And that was that. Every time we could have let circumstances pull us apart, Stellar simply refused. After her medical training, she packed her car and drove the two hours north to Grey Tusk—to be near her mom, yes, but also because I couldn’t be anywhere else but the mountains. Getting my degree in Vancouver was necessary, but the coast and the city weren’t for me; like a grizzly bear, I needed my own terrain.
I needed the bite of winter wind on top of the mountain and the perfume of awakening trees in spring. I was cold unless I could lie on a sun-warmed rock in a mountain stream in July. I needed to show people my beloved places so they would love them, too, because people don’t fight for what they don’t love, and people don’t love what they don’t know. The vulnerable wilderness needs friends as badly as I do.
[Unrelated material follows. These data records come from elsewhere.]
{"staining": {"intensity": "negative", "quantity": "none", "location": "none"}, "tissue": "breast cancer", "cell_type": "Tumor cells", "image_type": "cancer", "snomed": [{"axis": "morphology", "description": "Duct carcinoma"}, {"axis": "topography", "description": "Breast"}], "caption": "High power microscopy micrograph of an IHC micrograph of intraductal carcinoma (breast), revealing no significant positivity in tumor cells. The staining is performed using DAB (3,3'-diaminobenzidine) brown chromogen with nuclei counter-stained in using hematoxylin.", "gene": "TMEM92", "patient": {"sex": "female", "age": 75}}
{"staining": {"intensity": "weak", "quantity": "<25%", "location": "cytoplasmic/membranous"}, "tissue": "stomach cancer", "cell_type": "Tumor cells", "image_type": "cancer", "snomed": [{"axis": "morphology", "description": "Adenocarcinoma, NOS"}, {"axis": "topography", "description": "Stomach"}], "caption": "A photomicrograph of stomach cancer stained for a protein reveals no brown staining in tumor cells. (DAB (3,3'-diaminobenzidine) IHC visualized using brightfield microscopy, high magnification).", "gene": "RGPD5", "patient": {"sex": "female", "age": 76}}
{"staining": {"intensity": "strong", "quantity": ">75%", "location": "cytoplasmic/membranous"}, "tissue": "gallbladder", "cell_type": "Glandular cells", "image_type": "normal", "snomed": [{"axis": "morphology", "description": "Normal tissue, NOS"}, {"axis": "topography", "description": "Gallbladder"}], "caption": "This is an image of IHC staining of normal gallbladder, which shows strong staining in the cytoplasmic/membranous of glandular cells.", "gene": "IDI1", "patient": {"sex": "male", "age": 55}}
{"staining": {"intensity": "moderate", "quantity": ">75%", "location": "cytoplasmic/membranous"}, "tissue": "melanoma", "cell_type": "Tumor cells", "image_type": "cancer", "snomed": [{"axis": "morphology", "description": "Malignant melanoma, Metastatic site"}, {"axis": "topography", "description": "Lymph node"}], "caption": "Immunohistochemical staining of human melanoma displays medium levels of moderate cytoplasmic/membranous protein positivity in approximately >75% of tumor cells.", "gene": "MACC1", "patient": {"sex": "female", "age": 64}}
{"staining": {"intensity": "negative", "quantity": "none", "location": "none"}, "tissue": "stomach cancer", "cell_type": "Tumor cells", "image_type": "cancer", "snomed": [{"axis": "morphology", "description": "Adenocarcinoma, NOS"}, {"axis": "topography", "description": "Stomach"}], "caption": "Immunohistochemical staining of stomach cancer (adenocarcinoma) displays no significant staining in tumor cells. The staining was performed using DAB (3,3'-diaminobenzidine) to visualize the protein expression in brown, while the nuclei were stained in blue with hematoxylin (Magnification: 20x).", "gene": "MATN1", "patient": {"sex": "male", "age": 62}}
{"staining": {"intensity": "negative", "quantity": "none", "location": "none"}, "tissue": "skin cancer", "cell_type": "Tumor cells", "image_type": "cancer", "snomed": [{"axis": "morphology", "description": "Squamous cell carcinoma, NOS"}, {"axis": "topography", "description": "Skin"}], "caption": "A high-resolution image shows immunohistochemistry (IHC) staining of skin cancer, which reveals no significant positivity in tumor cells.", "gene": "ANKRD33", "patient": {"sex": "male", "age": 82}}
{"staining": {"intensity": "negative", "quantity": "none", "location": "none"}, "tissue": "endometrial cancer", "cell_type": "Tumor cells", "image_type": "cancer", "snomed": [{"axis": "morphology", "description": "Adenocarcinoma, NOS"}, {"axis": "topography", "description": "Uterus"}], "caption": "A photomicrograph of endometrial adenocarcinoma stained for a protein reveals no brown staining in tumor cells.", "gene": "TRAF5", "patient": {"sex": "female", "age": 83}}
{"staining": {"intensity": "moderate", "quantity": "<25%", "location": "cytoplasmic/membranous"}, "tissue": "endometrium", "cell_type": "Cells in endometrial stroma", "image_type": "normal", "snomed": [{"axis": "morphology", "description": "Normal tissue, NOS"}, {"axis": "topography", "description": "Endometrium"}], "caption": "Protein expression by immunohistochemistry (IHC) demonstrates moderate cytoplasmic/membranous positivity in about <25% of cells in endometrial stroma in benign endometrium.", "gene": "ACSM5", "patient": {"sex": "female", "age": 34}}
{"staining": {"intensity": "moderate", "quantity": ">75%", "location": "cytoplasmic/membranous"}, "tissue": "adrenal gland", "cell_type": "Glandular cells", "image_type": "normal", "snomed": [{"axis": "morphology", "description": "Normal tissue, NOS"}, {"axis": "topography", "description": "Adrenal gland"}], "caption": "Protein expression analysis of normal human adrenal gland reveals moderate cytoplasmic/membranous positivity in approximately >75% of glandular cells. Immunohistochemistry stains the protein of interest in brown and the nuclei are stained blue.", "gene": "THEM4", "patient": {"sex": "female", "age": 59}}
Stellar fits in perfectly here. We bitch about how hard it is for younger women to get recognized in adventure tourism (me) and medicine (her). Or we did, until she left Grey Tusk General to take a three-month posting at a bare-bones clinic in the far North, and I got left behind.
“A pitch competition winner would arrive early to snag the best seat. Right?” I already told her about Monday morning in Craig’s office.
I sneak a peek at the Elements of the Novel classroom. People have practically moved in, with laptops and notebooks arranged just so. Most of them look ludicrously young, photographing their artful setups, all the better to hashtag them later.
Something that’s not quite FOMO zings uncomfortably over my skin. Look at these people, doing the thing. Getting it together in their twenties.
Thirty tolls like a bell at the beginning of every fact about me. Thirty and figuring it out. Thirty and getting wild at the community center on a Friday night.
Thirty, with a failed marriage.
I can’t shake the fear that nothing will un-fuck my life. I’m not even splitting with my husband correctly. I should be cracking champagne and celebrating the dawn of my Era of Liz, where nobody says, “Oh, aren’t you Tobin’s wife?”
Instead, I’m remembering the backcountry ski trip we took to celebrate our engagement. Tobin led us to a 1920s mountain lodge, now a historic site and museum inside a national park. A favorite place of mine to visit in the summer, it was closed for the winter season, the red roofs poking out of the deep snow. The site was perfect, tucked into a cradle of peaks surrounding a cobalt-blue Rocky Mountain lake.
We fried our eggs before they froze, pitched our tent, and had sex winter camping style—going slow, to keep cold air out and compensate for the altitude, and ending up gently dying from the tenderness of it all. I died, anyway, when it was Tobin and me.
In the morning, cold air sparking off my skin, pink sky washing us in promise, he waved his bag of granola at the polished log walls peeking from the snowdrifts. “We could do something likethis. Not a lodge; those days are gone. But we could run tours together. Have our own company.”
“You and me?” In that moment, my past, present, and future felt seamlessly layered and blended, yellow into orange into fuchsia, like the sunrise. I didn’t need to worry about West by North and how my two promotions hadn’t come. Not even one promotion. Everything felt so simple.
“You and me, Diz,” Tobin said, picking me up and twirling me in a hug, and I heard “forever,” just like he meant me to.
“Trust your feelings,” Stellar says, breaking me out of my rose-colored memories. “You have a bad feeling about this. Me too.”
“There’s nothing wrong with improv.”
“Hmph,” she mutters, Yoda-like. “Beyond being an agonizing activity that people inexplicably do on purpose, no, there’s nothing wrong with improv. And there’s nothing wrong withyou.”
“Maybe not. But I could be moreright.”
“Don’t let those assholes at Waste by North tell you you’re not good enough.”
“It’s not just the assholes at my job,” I point out. “It’s also the assholes at six other companies whose interviews I bombed. I have to find a way to get seen, and this is it.”
My own research shows that Craig was, unfortunately, correct to send me here. People have written entire books describing how improv crushed their social anxiety and forged them into invincible public speakers. Naheed’s class will lay the foundation for networking, positivity, and not spontaneously combusting during corporate “fun” events.
And pitch competitions. Improv is where I’ll steal Naheed’s secrets for C-suite appeal.
“It sounds excruciating.”
“That’s how it works, Stellar. No social pain can touch me after I’ve survived this level of nuclear humiliation.”
I inch past Adult Tap, where a handful of unlikely dancers are inventing reasons to click around the classroom. It’s as if putting on the shoes has transformed them into the performers they’ve always wanted to be.
Like magic.
“Fine,” Stellar groans. “But let the record show this is not my favorite of all your ideas.”
“I’ve had worse.”
“Have you, though?” Background rustling makes me imagine Stellar adjusting her signature tank top where it’s bunched against her blankets.
“How about when I was drunk and hungry and decided to make hot shortbread with jujube sauce?”